It’s hard to fight the prejudices of others, because prejudices start where humanity disappears. That is why true human warmth occurs when people try to fight their own stereotypes or fear of being judged by others for their own gestures of kindness. ‘ARETHA‘ is more than a fiction short film. It’s a film about normality. About true normality which, unfortunately, is non-existent at global level, but which, fortunately, is not impossible to achieve. Thus, being aware of the existence of an egoistic and impassive world full of victims of any form of injustice (social, political, or hereditary in particular), Dave Thomas attacks in his project the status of those affected by the Down syndrome in their attempt to integrate into the often too narrow social and mental universe of today’s people. Without using the somewhat limited structural requirements of a militant film that imposes its own truth about a vast community in a more or less strident way, this project manages to focus on the fight for the right to social integrity of a large group of individuals by carefully cutting out banal situations that, although they are not free of tense moments, impress with the artistic quality of the image, surprising the naturalness of the gestures with which the characters defy any barrier. Hence, the great quality of this short film resides in the way in which the aesthetic sustains the social mainstay and vice versa, without falling into the category of light “bourgeois” dramas that do not attack the depths of the human soul, nor in the category of pseudo-documentary experiments for which artistic sense is dispensable in relation to the theme chosen by the director.

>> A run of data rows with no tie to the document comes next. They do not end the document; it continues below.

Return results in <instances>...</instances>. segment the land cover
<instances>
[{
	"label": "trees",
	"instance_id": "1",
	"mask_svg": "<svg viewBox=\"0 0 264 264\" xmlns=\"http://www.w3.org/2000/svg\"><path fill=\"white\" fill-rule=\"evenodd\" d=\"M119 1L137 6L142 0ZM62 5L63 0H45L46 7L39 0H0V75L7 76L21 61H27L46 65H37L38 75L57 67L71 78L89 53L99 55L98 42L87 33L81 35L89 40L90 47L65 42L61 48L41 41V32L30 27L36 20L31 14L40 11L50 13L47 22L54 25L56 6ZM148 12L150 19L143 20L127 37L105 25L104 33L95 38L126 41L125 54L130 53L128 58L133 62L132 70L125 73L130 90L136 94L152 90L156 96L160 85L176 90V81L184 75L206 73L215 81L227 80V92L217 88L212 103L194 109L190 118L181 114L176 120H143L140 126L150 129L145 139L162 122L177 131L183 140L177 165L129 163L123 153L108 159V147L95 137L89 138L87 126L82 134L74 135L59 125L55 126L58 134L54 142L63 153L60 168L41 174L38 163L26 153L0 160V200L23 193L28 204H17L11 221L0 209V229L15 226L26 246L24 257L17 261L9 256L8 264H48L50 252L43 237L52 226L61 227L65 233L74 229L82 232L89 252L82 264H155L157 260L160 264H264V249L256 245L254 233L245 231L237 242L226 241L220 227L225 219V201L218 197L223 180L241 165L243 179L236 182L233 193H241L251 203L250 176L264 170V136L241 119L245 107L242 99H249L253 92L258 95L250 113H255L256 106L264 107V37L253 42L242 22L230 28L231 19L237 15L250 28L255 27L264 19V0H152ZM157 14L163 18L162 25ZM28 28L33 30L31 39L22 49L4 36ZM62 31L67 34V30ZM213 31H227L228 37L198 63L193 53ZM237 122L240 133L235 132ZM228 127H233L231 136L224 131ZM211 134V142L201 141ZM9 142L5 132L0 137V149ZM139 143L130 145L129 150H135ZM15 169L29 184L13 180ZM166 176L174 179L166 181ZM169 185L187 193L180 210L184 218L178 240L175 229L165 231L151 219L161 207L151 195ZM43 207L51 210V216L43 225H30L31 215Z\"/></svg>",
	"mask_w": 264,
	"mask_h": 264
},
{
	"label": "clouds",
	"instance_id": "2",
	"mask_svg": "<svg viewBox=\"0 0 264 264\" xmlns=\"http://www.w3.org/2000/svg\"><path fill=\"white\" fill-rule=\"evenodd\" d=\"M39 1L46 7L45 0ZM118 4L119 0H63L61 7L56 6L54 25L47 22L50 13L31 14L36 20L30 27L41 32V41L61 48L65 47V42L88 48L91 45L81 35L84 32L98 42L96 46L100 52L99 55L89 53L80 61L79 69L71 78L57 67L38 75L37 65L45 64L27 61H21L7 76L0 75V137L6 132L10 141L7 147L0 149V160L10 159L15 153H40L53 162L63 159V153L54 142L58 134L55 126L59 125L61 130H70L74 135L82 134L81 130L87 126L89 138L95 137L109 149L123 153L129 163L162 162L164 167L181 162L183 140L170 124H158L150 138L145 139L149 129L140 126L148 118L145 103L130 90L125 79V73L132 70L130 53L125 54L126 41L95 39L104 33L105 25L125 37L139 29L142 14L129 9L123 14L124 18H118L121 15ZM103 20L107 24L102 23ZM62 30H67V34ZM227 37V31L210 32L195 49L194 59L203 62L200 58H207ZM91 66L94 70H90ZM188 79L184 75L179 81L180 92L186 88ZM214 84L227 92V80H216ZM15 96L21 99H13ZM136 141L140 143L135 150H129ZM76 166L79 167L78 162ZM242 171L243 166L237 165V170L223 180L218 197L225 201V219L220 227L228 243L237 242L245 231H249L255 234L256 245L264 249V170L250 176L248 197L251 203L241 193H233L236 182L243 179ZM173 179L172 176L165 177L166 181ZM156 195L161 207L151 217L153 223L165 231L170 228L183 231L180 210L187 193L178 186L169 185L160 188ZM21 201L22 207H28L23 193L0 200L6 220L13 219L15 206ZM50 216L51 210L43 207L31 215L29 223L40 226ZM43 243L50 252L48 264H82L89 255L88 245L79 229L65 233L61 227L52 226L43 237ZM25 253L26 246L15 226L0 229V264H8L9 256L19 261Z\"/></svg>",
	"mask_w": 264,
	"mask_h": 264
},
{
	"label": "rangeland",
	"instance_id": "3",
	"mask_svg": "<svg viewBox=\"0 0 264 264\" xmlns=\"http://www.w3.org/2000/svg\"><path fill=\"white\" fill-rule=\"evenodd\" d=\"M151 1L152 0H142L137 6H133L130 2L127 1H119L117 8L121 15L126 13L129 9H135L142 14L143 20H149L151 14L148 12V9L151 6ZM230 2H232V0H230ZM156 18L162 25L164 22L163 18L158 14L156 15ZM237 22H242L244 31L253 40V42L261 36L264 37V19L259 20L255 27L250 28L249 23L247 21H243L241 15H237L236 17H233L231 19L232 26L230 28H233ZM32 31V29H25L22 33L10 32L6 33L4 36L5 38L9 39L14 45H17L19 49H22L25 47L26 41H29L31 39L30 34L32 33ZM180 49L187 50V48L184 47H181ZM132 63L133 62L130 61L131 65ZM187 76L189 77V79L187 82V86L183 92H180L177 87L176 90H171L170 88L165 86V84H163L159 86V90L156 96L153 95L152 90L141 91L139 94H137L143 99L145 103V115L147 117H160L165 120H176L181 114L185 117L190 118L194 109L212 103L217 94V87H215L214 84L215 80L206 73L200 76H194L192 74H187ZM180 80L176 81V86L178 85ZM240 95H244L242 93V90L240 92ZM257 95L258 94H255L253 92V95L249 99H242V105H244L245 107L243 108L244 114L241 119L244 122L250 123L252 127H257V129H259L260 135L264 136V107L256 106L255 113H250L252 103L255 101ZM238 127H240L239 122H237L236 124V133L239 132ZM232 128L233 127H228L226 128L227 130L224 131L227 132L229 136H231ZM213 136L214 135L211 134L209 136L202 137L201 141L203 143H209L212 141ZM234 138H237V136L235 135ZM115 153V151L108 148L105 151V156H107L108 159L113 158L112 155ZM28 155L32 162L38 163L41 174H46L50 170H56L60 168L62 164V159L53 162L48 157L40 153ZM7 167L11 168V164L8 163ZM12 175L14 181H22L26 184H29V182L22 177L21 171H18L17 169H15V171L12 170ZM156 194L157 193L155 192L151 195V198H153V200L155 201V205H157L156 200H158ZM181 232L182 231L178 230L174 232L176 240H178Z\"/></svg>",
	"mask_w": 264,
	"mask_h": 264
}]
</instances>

Aretha is a young woman who wants to get a job in a restaurant that is looking for a waiter. Despite her determination to work, the restaurant owners are circumspect, because Aretha is different. She suffers from Down syndrome. And customers can be rude. Even inhuman sometimes.


Built with sensitivity and attention to seemingly minor details, but with a strong significance at a macrostructural level (such as the chromatic transitions that mark the presence / absence of the protagonist at the centre of the fictional universe), this short film of tender and sometimes painful beauty through the opposition between the ingenuity of the main character and the wickedness of “normal” people, in spite of the chosen theme, has an universal message through which the director attacks the limits of our tolerance within the society we live. Dave Thomas gives us a film that challenges not only our empathy, but also our self-analysis ability. And that’s because ‘ARETHA’ is a short film depicting a recognizable situation that is part of our present, through the multiple forms of (in)tolerance it conceals in the subtext. A present we must reconsider to save our own humanity.